_Try it_
Nothing but the pictures should be dropped; repeat the rest of the data below exactly.
━━━━━━━━━━━━━━━━━━━━━━━━━━━━━━
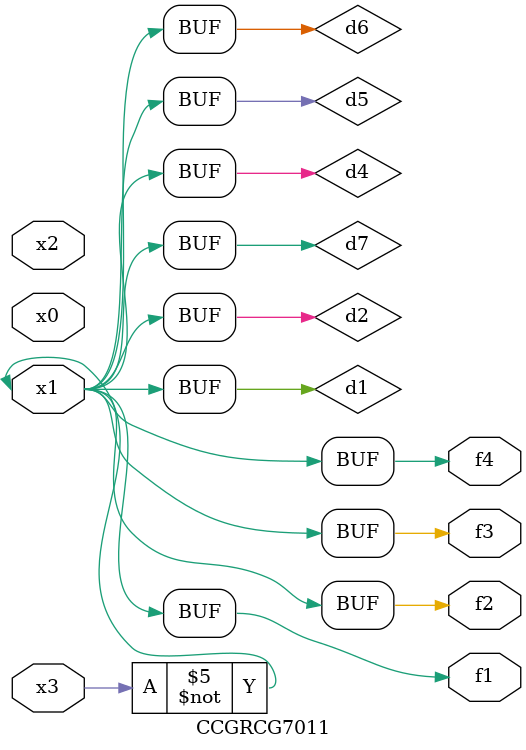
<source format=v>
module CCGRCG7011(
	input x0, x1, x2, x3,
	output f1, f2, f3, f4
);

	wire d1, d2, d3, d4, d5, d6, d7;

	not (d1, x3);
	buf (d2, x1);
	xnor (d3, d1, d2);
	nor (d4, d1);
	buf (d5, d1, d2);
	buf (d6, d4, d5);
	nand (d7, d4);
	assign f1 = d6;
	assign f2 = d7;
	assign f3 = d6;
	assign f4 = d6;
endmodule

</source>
━━━━━━━━━━━━━━━━━━━━━━━━━━━━━━
_Exercise answer_
<source format=v>
module CCGRCG7011(
	input x0, x1, x2, x3,
	output f1, f2, f3, f4
);

	wire d1, d2, d3, d4, d5, d6, d7;

	not (d1, x3);
	buf (d2, x1);
	xnor (d3, d1, d2);
	nor (d4, d1);
	buf (d5, d1, d2);
	buf (d6, d4, d5);
	nand (d7, d4);
	assign f1 = d6;
	assign f2 = d7;
	assign f3 = d6;
	assign f4 = d6;
endmodule

</source>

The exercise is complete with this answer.